This church is said to be the house of Peter. It is an old building, with an arched roof, but has no just claims to an origin so early as the days of the apostles. There is, I think, another reason given why it is called the house of Peter, that is, it stands on the place where our Lord appeared to the disciples, and put the searching question to Peter—"Lovest thou me?"

Among those travellers who spent the night in the court of the church, was a sick man for whom we felt most deeply. He lived near Constantinople, and had visited the Holy Land as a pilgrim. He had left a family at home; was well dressed; rode a good horse, and travelled with a company of the better sort of pilgrims. He had been unwell for several days; but as his company could not or would not stop, his great unwillingness to be left induced him to travel on, when under a raging fever. On Sabbath morning he was utterly unable to rise—and seldom have I seen a person that more needed medical aid. We tried to do what we could for him; but I had not the medical knowledge which his case called for. While I stood over him and felt his pulse, he gazed on me with a brightening countenance; no doubt in the hope that I might give him relief. He tried to make me understand the nature and seat of his pain; but he spoke modern Greek, and we had no one that could interpret; and, moreover, his case was one that was utterly beyond my skill. Never did I feel so deeply my need of medical knowledge; never did I feel more deeply how impotent is man to save his fellow-man. When I turned from him in despair of doing anything that would at all benefit him, he seemed to read my feelings; and never did I see a deeper disappointment than was expressed in his looks. It seemed to say, You see I am dying, and yet you do not save me.

We gave him some simples, which might possibly afford momentary relief. His company had left him. We prevailed on the Greek priest to take him into his family, and had him conveyed there. What became of him I know not. There was little prospect of his living.

The lake is a pretty sheet of clean, fresh water, about twelve miles long and six miles broad, of an oval shape. The water deepens very gradually on the western side where I visited it. I saw many small fish in it; but saw no means for taking them. It is said, however, that the Jews have a fishery at the southern part, and take a good many. I saw but one boat on the lake. It would hold eight or ten men—it lay off the town—but I saw no one in it during the time I was there.

**Required tasks**.
(1) Quote the travel narrative word for word from "We gave him" to "I was there.".
(2) In the travel narrative, what are the length and breadth of the lake?
(3) Carry on the travel narrative about the lake and its surroundings, beginning right after its final sentence.

(Data drawn from a collection)

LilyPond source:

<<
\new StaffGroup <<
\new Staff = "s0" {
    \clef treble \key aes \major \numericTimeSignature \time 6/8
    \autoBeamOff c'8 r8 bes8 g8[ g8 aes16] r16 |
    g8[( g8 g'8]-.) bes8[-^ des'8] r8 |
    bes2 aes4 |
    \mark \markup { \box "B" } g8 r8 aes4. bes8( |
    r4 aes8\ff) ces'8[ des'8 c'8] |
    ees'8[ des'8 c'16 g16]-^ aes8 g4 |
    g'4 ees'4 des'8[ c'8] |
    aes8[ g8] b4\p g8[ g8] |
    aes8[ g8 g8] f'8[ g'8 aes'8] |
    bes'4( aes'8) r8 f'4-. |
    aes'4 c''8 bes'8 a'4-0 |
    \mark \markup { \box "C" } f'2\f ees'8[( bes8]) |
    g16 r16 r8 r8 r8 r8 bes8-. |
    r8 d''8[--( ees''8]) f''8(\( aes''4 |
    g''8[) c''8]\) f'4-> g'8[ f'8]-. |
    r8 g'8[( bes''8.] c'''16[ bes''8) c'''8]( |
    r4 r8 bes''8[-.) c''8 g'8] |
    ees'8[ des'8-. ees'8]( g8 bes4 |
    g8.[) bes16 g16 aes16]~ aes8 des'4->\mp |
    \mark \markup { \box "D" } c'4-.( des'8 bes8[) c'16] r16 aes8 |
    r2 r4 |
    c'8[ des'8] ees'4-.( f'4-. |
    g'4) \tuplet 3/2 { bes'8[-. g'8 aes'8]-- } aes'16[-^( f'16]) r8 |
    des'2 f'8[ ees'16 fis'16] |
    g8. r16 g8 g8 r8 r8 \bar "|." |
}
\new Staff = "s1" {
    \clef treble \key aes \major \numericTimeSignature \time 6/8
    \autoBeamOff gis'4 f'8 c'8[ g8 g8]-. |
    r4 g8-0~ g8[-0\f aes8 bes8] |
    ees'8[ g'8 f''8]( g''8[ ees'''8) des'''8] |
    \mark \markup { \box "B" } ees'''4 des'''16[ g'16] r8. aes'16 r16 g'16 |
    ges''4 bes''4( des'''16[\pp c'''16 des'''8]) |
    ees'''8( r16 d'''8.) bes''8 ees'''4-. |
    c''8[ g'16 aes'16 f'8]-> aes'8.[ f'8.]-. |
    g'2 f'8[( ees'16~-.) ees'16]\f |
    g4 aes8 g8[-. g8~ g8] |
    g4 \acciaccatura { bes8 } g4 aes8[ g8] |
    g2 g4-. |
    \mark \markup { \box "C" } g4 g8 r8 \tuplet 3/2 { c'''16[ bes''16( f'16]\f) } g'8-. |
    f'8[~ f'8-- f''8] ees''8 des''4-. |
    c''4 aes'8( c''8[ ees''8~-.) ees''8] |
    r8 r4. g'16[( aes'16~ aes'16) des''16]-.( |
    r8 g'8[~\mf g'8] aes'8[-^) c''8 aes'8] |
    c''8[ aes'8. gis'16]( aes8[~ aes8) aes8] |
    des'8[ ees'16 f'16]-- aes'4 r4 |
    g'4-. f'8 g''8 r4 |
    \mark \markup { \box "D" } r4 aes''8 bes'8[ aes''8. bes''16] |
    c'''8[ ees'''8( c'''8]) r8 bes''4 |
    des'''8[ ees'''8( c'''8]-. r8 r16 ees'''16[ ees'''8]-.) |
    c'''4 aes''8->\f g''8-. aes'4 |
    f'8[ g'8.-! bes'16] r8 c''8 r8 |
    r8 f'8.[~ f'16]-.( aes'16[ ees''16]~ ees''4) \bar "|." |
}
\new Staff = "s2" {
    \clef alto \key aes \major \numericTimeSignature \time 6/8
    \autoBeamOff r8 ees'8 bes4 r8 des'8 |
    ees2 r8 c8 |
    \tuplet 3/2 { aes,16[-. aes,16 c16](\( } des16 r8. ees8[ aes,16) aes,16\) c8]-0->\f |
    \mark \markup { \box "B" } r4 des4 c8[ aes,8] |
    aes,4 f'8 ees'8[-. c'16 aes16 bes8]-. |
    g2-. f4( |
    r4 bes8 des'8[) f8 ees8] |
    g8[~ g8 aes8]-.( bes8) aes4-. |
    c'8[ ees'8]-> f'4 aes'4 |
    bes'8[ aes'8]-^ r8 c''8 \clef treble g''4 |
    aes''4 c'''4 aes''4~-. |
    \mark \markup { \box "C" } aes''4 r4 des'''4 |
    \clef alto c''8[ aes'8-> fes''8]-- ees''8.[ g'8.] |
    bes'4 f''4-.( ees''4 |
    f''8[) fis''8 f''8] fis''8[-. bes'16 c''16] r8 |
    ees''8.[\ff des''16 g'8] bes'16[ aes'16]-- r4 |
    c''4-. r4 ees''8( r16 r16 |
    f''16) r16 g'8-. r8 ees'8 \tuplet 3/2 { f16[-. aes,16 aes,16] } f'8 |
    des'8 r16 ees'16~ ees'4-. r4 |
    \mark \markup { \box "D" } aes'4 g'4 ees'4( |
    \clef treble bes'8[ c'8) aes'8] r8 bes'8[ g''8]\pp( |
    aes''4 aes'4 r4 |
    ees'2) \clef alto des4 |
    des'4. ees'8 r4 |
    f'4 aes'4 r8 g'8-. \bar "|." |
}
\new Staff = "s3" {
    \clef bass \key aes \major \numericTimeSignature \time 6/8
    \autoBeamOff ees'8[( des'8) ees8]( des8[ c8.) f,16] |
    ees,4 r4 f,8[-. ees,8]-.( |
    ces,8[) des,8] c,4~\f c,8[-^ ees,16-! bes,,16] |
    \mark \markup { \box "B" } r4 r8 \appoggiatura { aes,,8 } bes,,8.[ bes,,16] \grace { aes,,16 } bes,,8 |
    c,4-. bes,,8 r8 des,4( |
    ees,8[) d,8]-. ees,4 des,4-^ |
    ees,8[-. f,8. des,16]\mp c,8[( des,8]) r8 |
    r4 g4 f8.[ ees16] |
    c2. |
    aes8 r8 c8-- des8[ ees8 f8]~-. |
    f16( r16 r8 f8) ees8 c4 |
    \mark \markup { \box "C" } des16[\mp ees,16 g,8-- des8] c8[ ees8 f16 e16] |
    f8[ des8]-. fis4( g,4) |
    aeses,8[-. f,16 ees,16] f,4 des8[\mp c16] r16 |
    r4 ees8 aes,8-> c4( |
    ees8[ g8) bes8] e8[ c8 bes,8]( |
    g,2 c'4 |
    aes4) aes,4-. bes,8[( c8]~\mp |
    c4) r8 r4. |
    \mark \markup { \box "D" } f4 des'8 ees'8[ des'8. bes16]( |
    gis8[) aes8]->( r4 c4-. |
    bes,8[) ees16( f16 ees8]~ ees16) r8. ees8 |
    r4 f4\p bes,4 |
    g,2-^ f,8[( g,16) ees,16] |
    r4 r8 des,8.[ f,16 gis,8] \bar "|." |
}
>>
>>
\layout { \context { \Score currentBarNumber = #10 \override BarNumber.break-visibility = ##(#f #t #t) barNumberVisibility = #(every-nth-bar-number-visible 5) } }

**Results of the tasks**.
(1)
We gave him some simples, which might possibly afford momentary relief. His company had left him. We prevailed on the Greek priest to take him into his family, and had him conveyed there. What became of him I know not. There was little prospect of his living.

The lake is a pretty sheet of clean, fresh water, about twelve miles long and six miles broad, of an oval shape. The water deepens very gradually on the western side where I visited it. I saw many small fish in it; but saw no means for taking them. It is said, however, that the Jews have a fishery at the southern part, and take a good many. I saw but one boat on the lake. It would hold eight or ten men—it lay off the town—but I saw no one in it during the time I was there.

(2) About twelve miles long and six miles broad.

(3)
The banks of the lake were more precipitous on the eastern than on the western side; and as it seems to have been on the eastern side that our Lord healed the demoniac, and permitted the devils to enter the swine, I could not but think that it did argue that the swine were possessed, that the whole herd should leap from the top of such a precipice into the sea.

The town of Tiberias stands on the western side, about mid-way of the lake, and on the edge of the water; it is walled, and has a small garrison in it. The population is but a few thousand, possibly not above 3,000. Most of these are Moslems; there are a few Christians of the Greek church, and a small number of Jews.

The whole district about the lake, as far as I saw it, is volcanic. The walls of the town, and of most of the houses are built of lava, and most of the rock that lies about the town, and the bottom of the lake is lava. There is a mixture of limestone among it; for the whole district is based on limestone. The volcanic district extends north of the lake, and also far to the east of the Jordan, according to my best information.

There were originally many towns about this lake—most of them have disappeared; and the very sites of Chorasin, and Bethsaida, and Capernaum, on which the Lord pronounced a woe, are not with certainty known.

The Jordan rises some distance to the north-east of Tiberias, and passes through another small lake called the waters of Merom. It was by it that Joshua defeated the second confederacy of kings. (Joshua ii. 5.) Passing through this lake, the Jordan enters the lake of Tiberias at the north-east corner, and leaves it at the south end, and passes through the plain of Jordan from sixty to eighty miles, and falls into the Dead Sea. There is no outlet to this sea. The waters are carried off, as is supposed, by evaporation.

There is a fine district of country, it is said, about the waters of Merom, and formerly the towns of Cesarea and Philippi stood there.